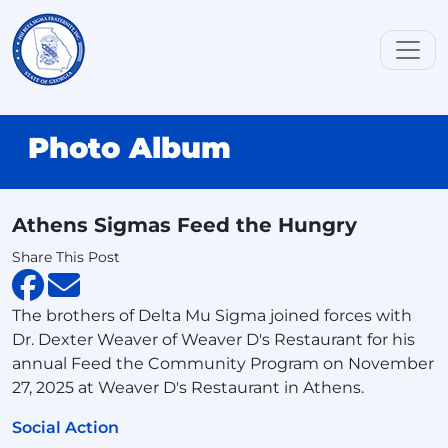
Photo Album
Athens Sigmas Feed the Hungry
Share This Post
The brothers of Delta Mu Sigma joined forces with
Dr. Dexter Weaver of Weaver D's Restaurant for his
annual Feed the Community Program on November
27, 2025 at Weaver D's Restaurant in Athens.
Social Action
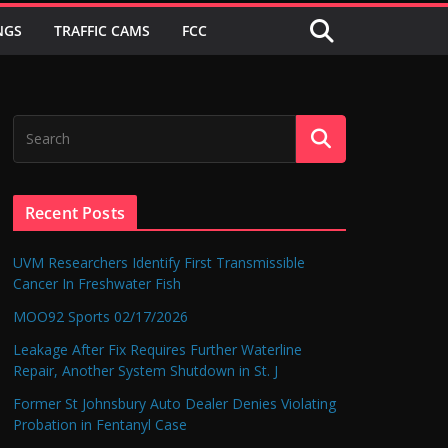
NGS
TRAFFIC CAMS
FCC
Recent Posts
UVM Researchers Identify First Transmissible
Cancer In Freshwater Fish
MOO92 Sports 02/17/2026
Leakage After Fix Requires Further Waterline
Repair, Another System Shutdown in St. J
Former St Johnsbury Auto Dealer Denies Violating
Probation in Fentanyl Case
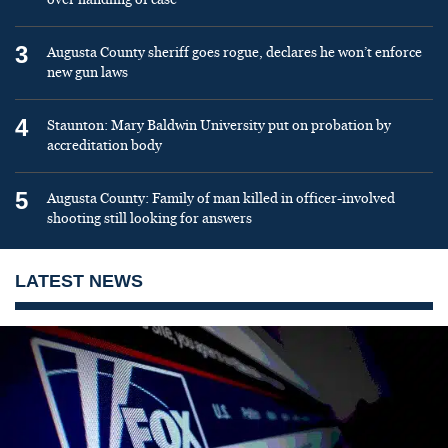
3
Augusta County sheriff goes rogue, declares he won’t enforce
new gun laws
4
Staunton: Mary Baldwin University put on probation by
accreditation body
5
Augusta County: Family of man killed in officer-involved
shooting still looking for answers
LATEST NEWS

--

▸ **WHAT TO PRODUCE**:
Go through the records above and copy every line holding the word "County".

▸ **SOLVED PROBLEM**:
Augusta County sheriff goes rogue, declares he won’t enforce
Augusta County: Family of man killed in officer-involved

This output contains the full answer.